Ainsi confrontées au sexisme lors de leur campagne et de leur mandat, les femmes sont presque une sur deux à envisager d’abandonner la politique après un mandat quand les trois quarts des hommes souhaitent au contraire poursuivre. Le manque de reconnaissance peut leur rendre la vie privée ou professionnelle plus attractive. De plus, en étant cantonnées aux échelons inférieurs de la politique, les femmes manquent de capacité d’action et trouvent moins d’intérêt à exercer un mandat, elles n’ont pas le sentiment d’être utiles. C’est notamment le cas des conseillères. Beaucoup décident tout de même de se maintenir en politique et certaines se professionnalisent alors. Maud Navarre a ainsi constaté que les femmes poursuivant leur engagement au-delà du premier mandat développent une plus grande polyvalence et parviennent à dépasser les parois de verre et à s’exprimer sur tous les thèmes. Elles peuvent toutefois revendiquer une manière différente de faire de la politique que les hommes, une manière plus proche des gens, plus à leur écoute. De manière générale, il leur reste difficile de trouver un équilibre entre deux modèles qu’elles cherchent à tout prix à éviter : ceux de la femme masculinisée ou de la femme potiche. Elles ne veulent pas être considérées comme des hommes « bis », mais elles doivent en même temps ne pas trop mettre leur féminité en avant si elles ne veulent pas être taxées de potiches.

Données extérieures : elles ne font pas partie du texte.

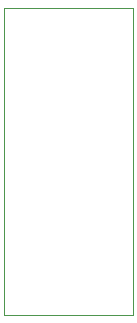
<source format=gbr>
%TF.GenerationSoftware,KiCad,Pcbnew,5.1.10*%
%TF.CreationDate,2021-06-29T06:22:03+03:00*%
%TF.ProjectId,tinyWASP,74696e79-5741-4535-902e-6b696361645f,rev?*%
%TF.SameCoordinates,Original*%
%TF.FileFunction,Profile,NP*%
%FSLAX46Y46*%
G04 Gerber Fmt 4.6, Leading zero omitted, Abs format (unit mm)*
G04 Created by KiCad (PCBNEW 5.1.10) date 2021-06-29 06:22:03*
%MOMM*%
%LPD*%
G01*
G04 APERTURE LIST*
%TA.AperFunction,Profile*%
%ADD10C,0.050000*%
%TD*%
G04 APERTURE END LIST*
D10*
X155000000Y-89000000D02*
X155000000Y-115000000D01*
X166000000Y-89000000D02*
X155000000Y-89000000D01*
X166000000Y-115000000D02*
X166000000Y-89000000D01*
X155000000Y-115000000D02*
X166000000Y-115000000D01*
M02*

</source>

L’intervention de Maud Navarre a donc mis en avant les difficultés toujours existantes auxquelles se confrontent les femmes en politique, tout en montrant qu’il était possible de les dépasser mais qu’il faut pour cela continuer à repousser le plafond de verre et les parois de verre. Devant une salle pratiquement comble, Maud Navarre a conclu cette conférence par une série d’échanges avec le public dans lequel se trouvaient notamment Nathalie Koenders et Sladana Zivkovic, respectivement Vice-Présidente et première adjointe déléguée à la démocratie locale et au personnel de Dijon et conseillère communautaire et adjointe aux relations internationales et extérieures de Dijon. Un débat qui a mis en exergue la complexité de la lutte contre le sexisme en politique et le plafond de verre, mais qui a aussi illustré la volonté des nombreuses personnes présentes de poursuivre leur engagement en faveur de l’égalité entre les femmes et les hommes.